Sulsky and her team are investigating sea-ice models. Currently, sea-ice is typically incorporated into predictive models as a fluid with variable viscosity.
UNM’s model treats ice as a solid. That’s because solid ice insulates the warmer ocean from the colder atmosphere. When ice fractures, it exposes the ocean water to the cold air, allowing more seawater to freeze rapidly.
“The energy balance, which is what we’re ultimately after when we’re looking at climate models, is how much solar energy is going in and out overall,” she said. “These fractures are important in determining that energy balance.”
The first two years of this project hinges on developing the numerical methods to solve the problem of fracturing sea ice, and on implementing the code into E3SM while evaluating the model impact from an environmental perspective.
“The models are all predicting the same thing– that the climate is warming,” Sulsky said. The differences in the models have to do with how fast we think things are happening.
If we can have more accurate models, hopefully, we can make better decisions.”
Once solidified, the intricate code is expected to reveal accurate climate simulations 50 to 100 years into the future, while highlighting what needs to be fixed the most.
A 2022 Environmental Protection Agency (EPA) study recently found sea levels along the U.S. coastline will rise 10 to 12 inches by 2050. That’s a much faster pace than the rise measured from 1920 to 2020.
“The pessimism is well founded. All of the models indicate that climate change is real and that humans are contributing to that climate change.
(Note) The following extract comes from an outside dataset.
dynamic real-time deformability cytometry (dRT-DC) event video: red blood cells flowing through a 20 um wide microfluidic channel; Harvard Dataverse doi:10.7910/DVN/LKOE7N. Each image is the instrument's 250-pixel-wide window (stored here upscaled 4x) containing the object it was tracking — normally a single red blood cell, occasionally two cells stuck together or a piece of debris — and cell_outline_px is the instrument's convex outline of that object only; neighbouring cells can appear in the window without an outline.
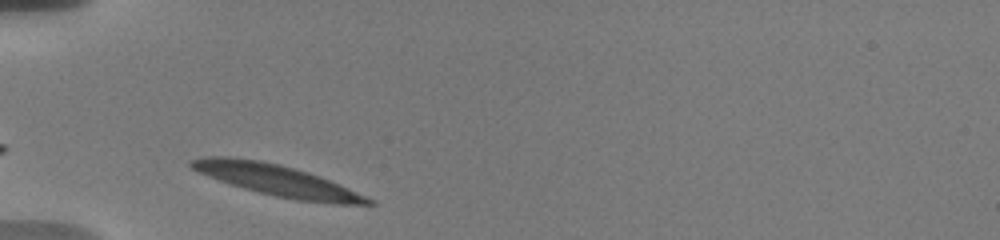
{"species": "human", "species_latin": "Homo sapiens", "temperature_condition": "warm", "stored_images_in_passage": 31, "camera_frame_rate_fps": 3000, "um_per_image_px": 0.085, "donor": {"sex": "male"}, "frame": {"image": 1, "passage_image": 1, "time_ms": 0.0, "image_size_px": [1000, 240], "cell_outline_px": [[376, 204], [336, 204], [296, 200], [276, 196], [244, 188], [208, 176], [192, 168], [188, 164], [188, 160], [204, 156], [228, 156], [260, 160], [280, 164], [308, 172], [348, 188], [376, 200]], "centroid_in_image_um": [23.54, 15.32], "position_along_channel_um": 61.5, "area_um2": 31.85}}
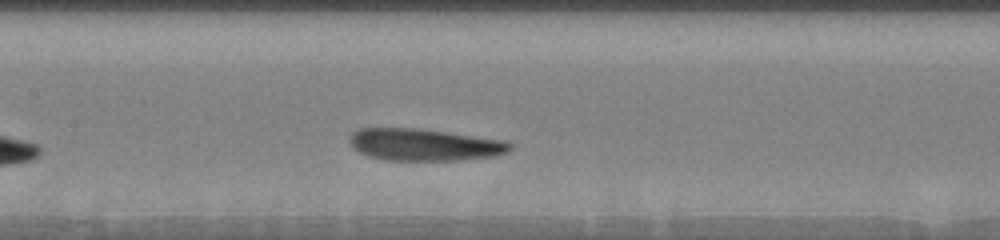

So if we have more accurate models hopefully we can pinpoint where we can be most effective in coming up with solutions,” she said.
Sulsky says eventually UNM postdoctoral and graduate students will be able to join in on the findings.
In the meantime, Sandia Labs and LANL received their own $2.5 million funding to start on their portion of the research.
Together, all parties utilizing this funding from the DOE are aiming for a precise representation of what the Earth will look like if our actions don’t change, and how we can act before it’s too late.
“We know we have to do something. How best to spend resources and how best to attack the problem–those types of things can be addressed with computer simulations. The more accurately we can do that the better off we’ll be I hope,” Sulsky said.